I shot her about 50 yards out and the picture is after I drug her out of the tree line in back of me. My buddy will be deer hunting later and I didn't want to screw him up.










This caps off a long dryspell while learning to call right but now I have a little more confidence when I go out. I'll be taking another crack at them in the morning at a new place down the road. Farmer said he saw 6 this morning.

I want to thank you guys for posting some good info. I learned alot here about calling.

Chris C.


----------



## El Gato Loco (Jan 15, 2010)

Congrats, Chris! That's some good calling!

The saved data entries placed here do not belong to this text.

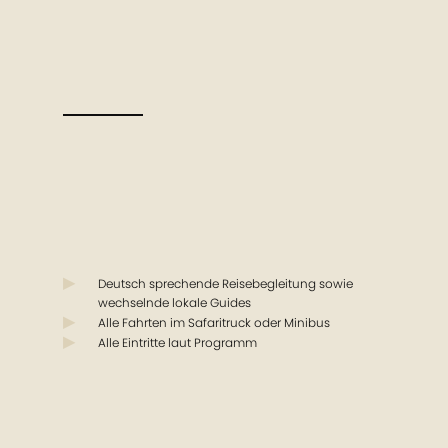
Deutsch sprechende Reisebegleitung sowie
wechselnde lokale Guides
Alle Fahrten im Safaritruck oder Minibus
Alle Eintritte laut Programm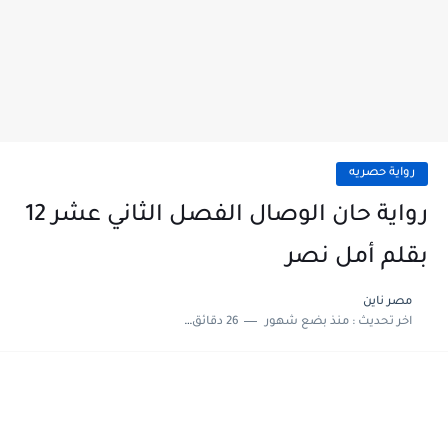
رواية حصريه
رواية حان الوصال الفصل الثاني عشر 12
بقلم أمل نصر
مصر ناين
اخر تحديث :
منذ بضع شهور
26 دقائق للقراءة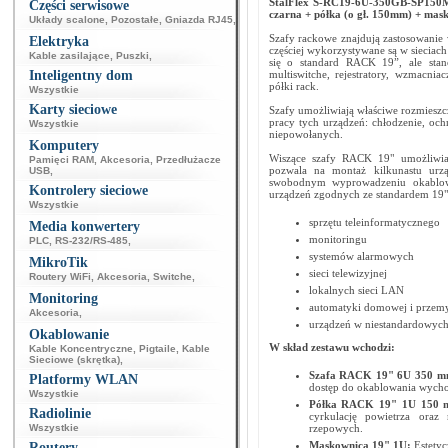
StalFlex S-RC19-6U-350GB-SP150M 
Części serwisowe
czarna + półka (o gł. 150mm) + mas
Układy scalone
,
Pozostałe
,
Gniazda RJ45
,
Szafy rackowe znajdują zastosowanie w
Elektryka
częściej wykorzystywane są w siecia
Kable zasilające
,
Puszki
,
się o standard RACK 19”, ale stan
Inteligentny dom
multiswitche, rejestratory, wzmacn
półki rack.
Wszystkie
Karty sieciowe
Szafy umożliwiają właściwe rozmiesz
pracy tych urządzeń: chłodzenie, oc
Wszystkie
niepowołanych.
Komputery
Wiszące szafy RACK 19" umożliwiają
Pamięci RAM
,
Akcesoria
,
Przedłużacze
pozwala na montaż kilkunastu urz
USB
,
swobodnym wyprowadzeniu okablowani
Kontrolery sieciowe
urządzeń zgodnych ze standardem 19"
Wszystkie
sprzętu teleinformatycznego
Media konwertery
monitoringu
PLC
,
RS-232/RS-485
,
systemów alarmowych
MikroTik
sieci telewizyjnej
Routery WiFi
,
Akcesoria
,
Switche
,
lokalnych sieci LAN
Monitoring
automatyki domowej i przem
Akcesoria
,
urządzeń w niestandardowych
Okablowanie
W skład zestawu wchodzi:
Kable Koncentryczne
,
Pigtaile
,
Kable
Sieciowe (skrętka)
,
Szafa RACK 19" 6U 350 
Platformy WLAN
dostęp do okablowania wycho
Wszystkie
Półka RACK 19" 1U 150
Radiolinie
cyrkulację powietrza ora
Wszystkie
rzepowych.
Maskownica 19" 1U:
Estetyc
Routery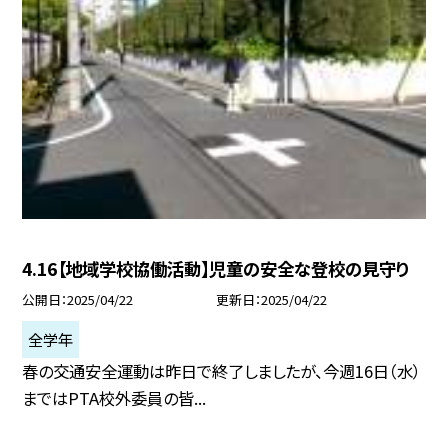
4.16【地域学校協働活動】児童の安全な登校の見守り
公開日
2025/04/22
更新日
2025/04/22
全学年
春の交通安全運動は昨日で終了しましたが、今週16日（水）
まではPTA校外委員の皆...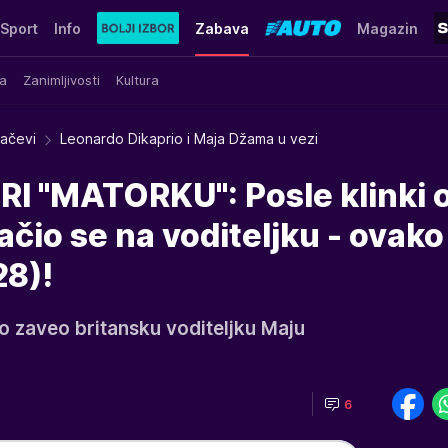
Sport
Info
Zabava
Magazin
a
Zanimljivosti
Kultura
račevi
Leonardo Dikaprio i Maja Džama u vezi
 "MATORKU": Posle klinki o
čio se na voditeljku - ovako
28)!
 zaveo britansku voditeljku Maju
6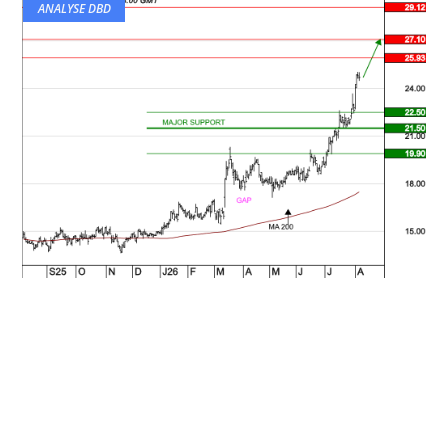
ANALYSE DBD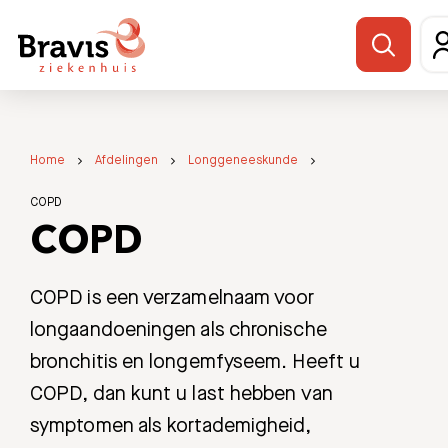
Home
Afdelingen
Longgeneeskunde
COPD
COPD
COPD is een verzamelnaam voor
longaandoeningen als chronische
bronchitis en longemfyseem. Heeft u
COPD, dan kunt u last hebben van
symptomen als kortademigheid,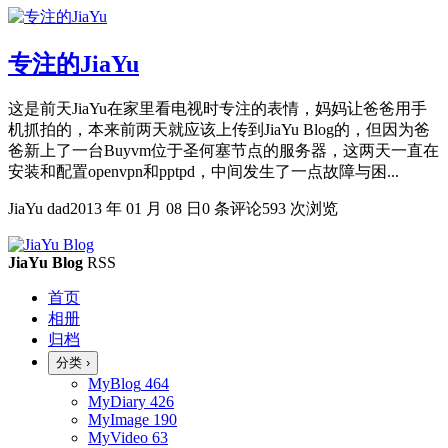
专注的JiaYu
这是前天JiaYu在家里看电视时专注的表情，妈妈让爸爸用手
机抓拍的，本来前两天就应该上传到JiaYu Blog的，但因为爸
爸新上了一台Buyvm位于圣何塞节点的服务器，这两天一直在
安装和配置openvpn和pptpd，中间发生了一点故障与困...
JiaYu dad
2013 年 01 月 08 日
0 条评论
593 次浏览
JiaYu Blog
RSS
首页
相册
归档
分类
›
MyBlog
464
MyDiary
426
MyImage
190
MyVideo
63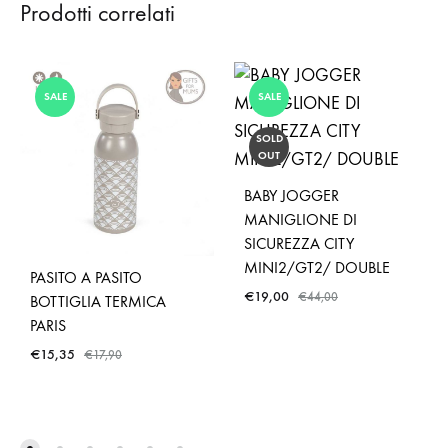
Prodotti correlati
SALE
SALE
SOLD
OUT
BABY JOGGER
MANIGLIONE DI
SICUREZZA CITY
MINI2/GT2/ DOUBLE
PASITO A PASITO
€
19,00
€
44,00
BOTTIGLIA TERMICA
PARIS
€
15,35
€
17,90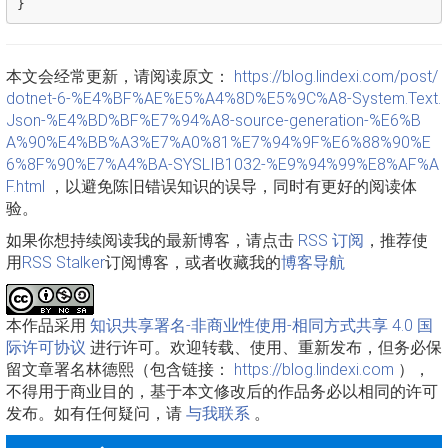
}
本文会经常更新，请阅读原文：
https://blog.lindexi.com/post/
dotnet-6-%E4%BF%AE%E5%A4%8D%E5%9C%A8-System.Text.
Json-%E4%BD%BF%E7%94%A8-source-generation-%E6%B
A%90%E4%BB%A3%E7%A0%81%E7%94%9F%E6%88%90%E
6%8F%90%E7%A4%BA-SYSLIB1032-%E9%94%99%E8%AF%A
F.html
，以避免陈旧错误知识的误导，同时有更好的阅读体
验。
如果你想持续阅读我的最新博客，请点击
RSS 订阅
，推荐使
用
RSS Stalker
订阅博客，或者收藏我的
博客导航
本作品采用
知识共享署名-非商业性使用-相同方式共享 4.0 国
际许可协议
进行许可。欢迎转载、使用、重新发布，但务必保
留文章署名林德熙（包含链接：
https://blog.lindexi.com
），
不得用于商业目的，基于本文修改后的作品务必以相同的许可
发布。如有任何疑问，请
与我联系
。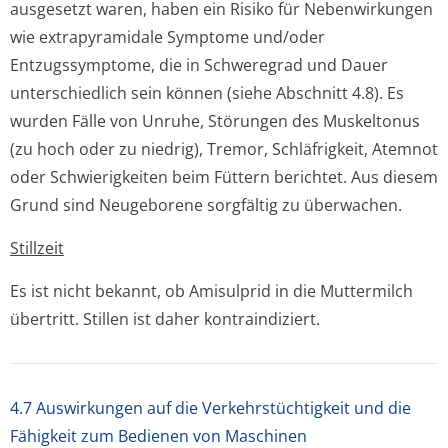
ausgesetzt waren, haben ein Risiko für Nebenwirkungen
wie extrapyramidale Symptome und/oder
Entzugssymptome, die in Schweregrad und Dauer
unterschiedlich sein können (siehe Abschnitt 4.8). Es
wurden Fälle von Unruhe, Störungen des Muskeltonus
(zu hoch oder zu niedrig), Tremor, Schläfrigkeit, Atemnot
oder Schwierigkeiten beim Füttern berichtet. Aus diesem
Grund sind Neugeborene sorgfältig zu überwachen.
Stillzeit
Es ist nicht bekannt, ob Amisulprid in die Muttermilch
übertritt. Stillen ist daher kontraindiziert.
4.7 Auswirkungen auf die Verkehrstüchtigkeit und die
Fähigkeit zum Bedienen von Maschinen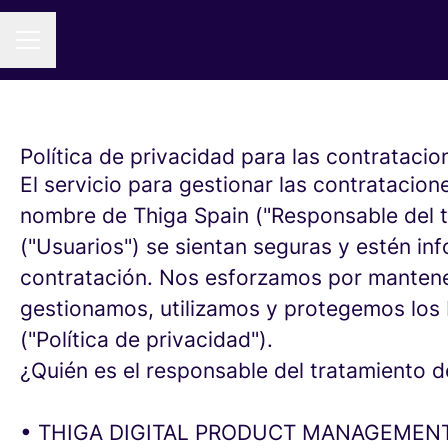
MENÚ DE EMPLEO
Política de privacidad para las contrataci
El servicio para gestionar las contratacion
nombre de Thiga Spain ("Responsable del tra
("Usuarios") se sientan seguras y estén i
contratación. Nos esforzamos por mantener
gestionamos, utilizamos y protegemos los 
("Política de privacidad").
¿Quién es el responsable del tratamiento d
• THIGA DIGITAL PRODUCT MANAGEMENT,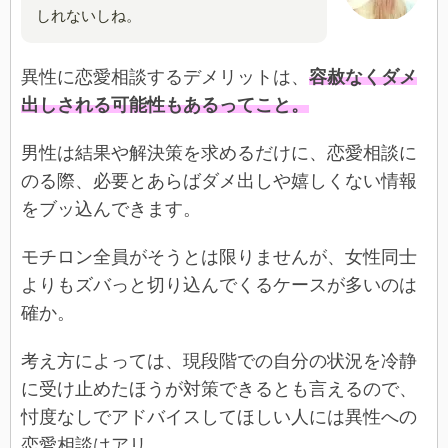
しれないしね。
異性に恋愛相談するデメリットは、
容赦なくダメ
出しされる可能性もあるってこと。
男性は結果や解決策を求めるだけに、恋愛相談に
のる際、必要とあらばダメ出しや嬉しくない情報
をブッ込んできます。
モチロン全員がそうとは限りませんが、女性同士
よりもズバっと切り込んでくるケースが多いのは
確か。
考え方によっては、現段階での自分の状況を冷静
に受け止めたほうが対策できるとも言えるので、
忖度なしでアドバイスしてほしい人には異性への
恋愛相談はアリ。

Keep us posted on the new place too. Pics are always good!


----------



## headhunter25 (Feb 21, 2010)

I'll be set in before the day breaks. Taking another guy with me so at least I'll have someone to watch downwind.









Chris C.


----------



## bar-d (Feb 3, 2010)

Kudos Chris. Persistence is the key. Hope you have more pics to show us real soon.


----------



## headhunter25 (Feb 21, 2010)

I can see where the Foxpro comes in handy but I really enjoy talking to them. That's the fun part, shooting is just a bonus. With time I'll get better at it.

Chris C.


----------



## youngdon (Mar 10, 2010)

Congrats to you Chris, it makes me think back to my first with a mouth call all on my own. I still remember it vividly. Way to go!!


----------



## hassell (Feb 9, 2010)

Congratulations, great start to the season, looks like your having some nice weather there.


----------



## singlesix (May 13, 2010)

Nice job i bet that was an intense 30 minutes.


----------



## SWAMPBUCK10PT (Apr 5, 2010)

*Congrads---use your hand calls same time when the fox pro is sounding off--2 bunnies dying at once -works good too!---Nice kill--again shoot'em dead congrads SB*


----------



## headhunter25 (Feb 21, 2010)

Thanks guys. We had a pretty good day today too. I started another thread for todays low down.

Chris C.


----------